---------- Data

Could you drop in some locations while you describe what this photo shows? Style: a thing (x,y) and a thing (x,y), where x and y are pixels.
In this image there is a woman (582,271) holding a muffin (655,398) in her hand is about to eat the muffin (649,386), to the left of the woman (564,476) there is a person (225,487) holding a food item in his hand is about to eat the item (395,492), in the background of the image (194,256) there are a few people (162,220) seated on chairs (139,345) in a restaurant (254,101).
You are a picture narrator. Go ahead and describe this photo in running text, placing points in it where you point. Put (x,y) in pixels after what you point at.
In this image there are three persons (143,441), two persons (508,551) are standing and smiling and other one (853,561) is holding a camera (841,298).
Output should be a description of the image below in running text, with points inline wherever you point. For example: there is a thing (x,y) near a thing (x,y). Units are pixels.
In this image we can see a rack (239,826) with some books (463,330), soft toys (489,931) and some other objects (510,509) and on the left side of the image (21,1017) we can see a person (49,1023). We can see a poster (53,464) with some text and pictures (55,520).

--------------------
---------- Data

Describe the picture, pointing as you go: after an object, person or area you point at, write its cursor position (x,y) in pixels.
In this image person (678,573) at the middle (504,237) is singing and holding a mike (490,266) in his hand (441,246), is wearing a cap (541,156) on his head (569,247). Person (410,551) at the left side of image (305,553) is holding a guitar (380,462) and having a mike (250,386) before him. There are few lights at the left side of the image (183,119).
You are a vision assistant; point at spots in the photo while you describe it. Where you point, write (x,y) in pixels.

--------------------
---------- Data

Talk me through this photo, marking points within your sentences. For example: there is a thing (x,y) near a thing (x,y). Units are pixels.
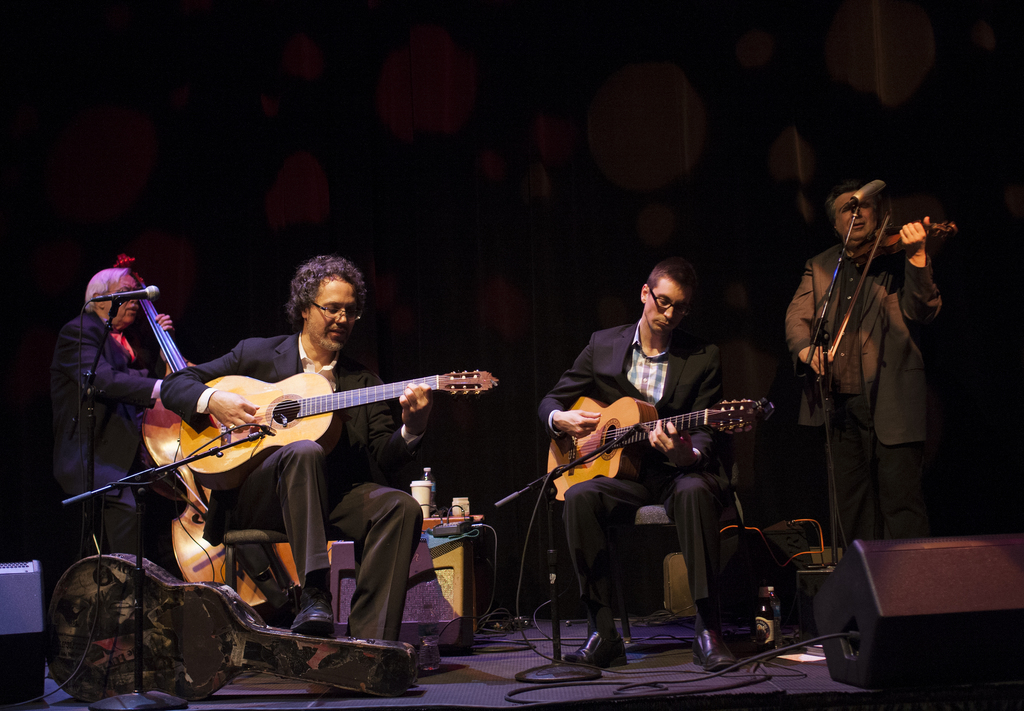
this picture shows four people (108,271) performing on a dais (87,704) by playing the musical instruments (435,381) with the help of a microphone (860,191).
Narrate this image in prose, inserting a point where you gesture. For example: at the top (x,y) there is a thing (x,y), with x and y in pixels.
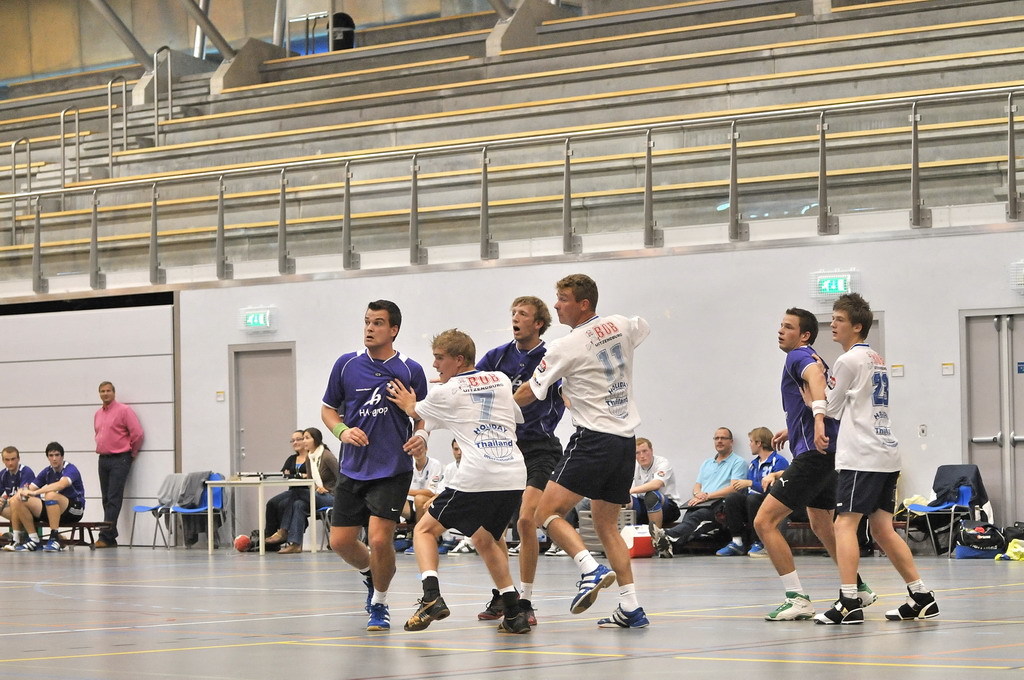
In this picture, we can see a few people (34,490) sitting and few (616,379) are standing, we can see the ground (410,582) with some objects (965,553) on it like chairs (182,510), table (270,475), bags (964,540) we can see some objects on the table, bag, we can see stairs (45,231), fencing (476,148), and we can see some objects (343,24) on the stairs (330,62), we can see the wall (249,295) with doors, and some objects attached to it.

--------------------

## Work to be completed
From the listing above, output exactly the run of lines that starts with the line containing "Describe the picture, pointing" and ends with the line containing "You are a vision".

## Answer
Describe the picture, pointing as you go: after an object, person or area you point at, write its cursor position (x,y) in pixels.
In this image person (678,573) at the middle (504,237) is singing and holding a mike (490,266) in his hand (441,246), is wearing a cap (541,156) on his head (569,247). Person (410,551) at the left side of image (305,553) is holding a guitar (380,462) and having a mike (250,386) before him. There are few lights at the left side of the image (183,119).
You are a vision assistant; point at spots in the photo while you describe it. Where you point, write (x,y) in pixels.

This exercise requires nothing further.